■ EXCERPT
---------------

After all, expensive stuff is coveted—by definition. Otherwise,
why would people pay exorbitant prices for things they really don’t
need?
Take wine, for example.
On surveying a wine menu in a fancy bistro, you might be tempted to judge
the quality of the wines by their price. And why not? The more expensive
wines are probably better, and will likely be a tastier accompaniment
to your tuna carpaccio.
Now suppose that your
usually cheap date orders an expensive bottle before you sit down, but
you take a sip assuming that she chose her usual house red. Would you
enjoy it more had you known that she made an uncharacteristic splurge?
A new study led by Caltech Associate Professor of Economics Antonio Rangel
(BS ’93) suggests that yes, the mere knowledge that a bottle is
pricey can cause you to enjoy it more.
In a paper
published in the January 2008 issue of the Proceedings of the National
Academy of Sciences, Rangel, postdoc Hilke Plassmann, Associate Professor
of Psychology John O’Doherty, and Stanford Professor of Marketing
Baba Shiv describe performing a little bit of trickery on a batch of study
participants recruited largely from the Caltech community. “We advertised
we’d pay people money for tasting wine—everybody was willing,”
says Plassmann. During the study, participants were asked to sample five
wines identified only by their price.
Unbeknownst to the
eager tipplers, however, two of the wines were the same but labeled with
two different prices, one markedly higher than the other. For example,
a $90 wine was presented sometimes as a $10 wine and other times at its
true retail price.

---------------

■ DATA SECTION
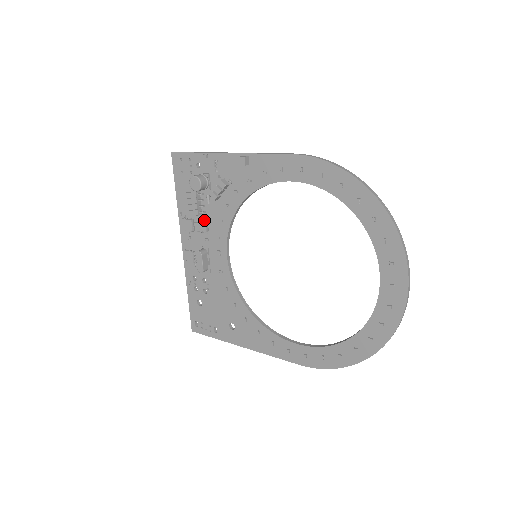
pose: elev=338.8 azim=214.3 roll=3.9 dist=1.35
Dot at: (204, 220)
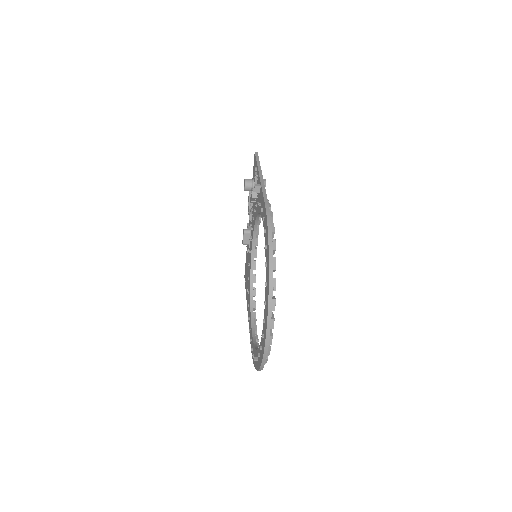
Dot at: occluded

---------------

■ GIVEN INSTRUCTION 1
Condense the paragraph of the wine-pricing excerpt that begins "In a paper published" into a short bulleted list that keeps its main facts.
■ GIVEN INSTRUCTION 2
Carry the passage about the wine-price study forward, beginning right after its final sentence.
The listing is separate material and is not part of the text on wine prices.

■ WRITTEN REPLY 1
- The paper appeared in the January 2008 issue of the Proceedings of the National Academy of Sciences.
- Its authors are Antonio Rangel, postdoc Hilke Plassmann, Associate Professor of Psychology John O'Doherty, and Stanford Professor of Marketing Baba Shiv.
- They describe tricking study participants, who were recruited largely from the Caltech community.
- According to Plassmann, everyone was willing once the researchers advertised that they would pay people to taste wine.
- Participants sampled five wines that were identified only by their price.

■ WRITTEN REPLY 2
After tasting the
wines, people were sometimes asked to evaluate either the intensity of
the flavor or the pleasantness of the taste. It turns out that a $90 wine
doesn’t taste nearly as good when you think that it costs $10. Both
wines that were presented at two different prices were rated as more pleasant
when identified with the higher price tag. However, the flavor intensity
ratings, which acted as a control question, were not affected by the labeled
price. Follow-up questions showed that participants truly believed that
they tasted five distinct wines.
Eight weeks after
the initial study, participants were invited back to taste the wines again,
this time without any price information. Not surprisingly, without the
price tags, the difference between two samples taken from the same bottle
disappeared. And this time, the wine people liked the most was actually
the cheapest—a $5 bottle.
“In marketing, people spend a lot of money to create brand associations
in people’s minds, and establish a price-quality relation,”
says Plassman, “and we know that it works. Marketing studies demonstrate
that people perceive more expensive items as higher quality. But does
it taste different, or do people rationalize? We didn’t know.”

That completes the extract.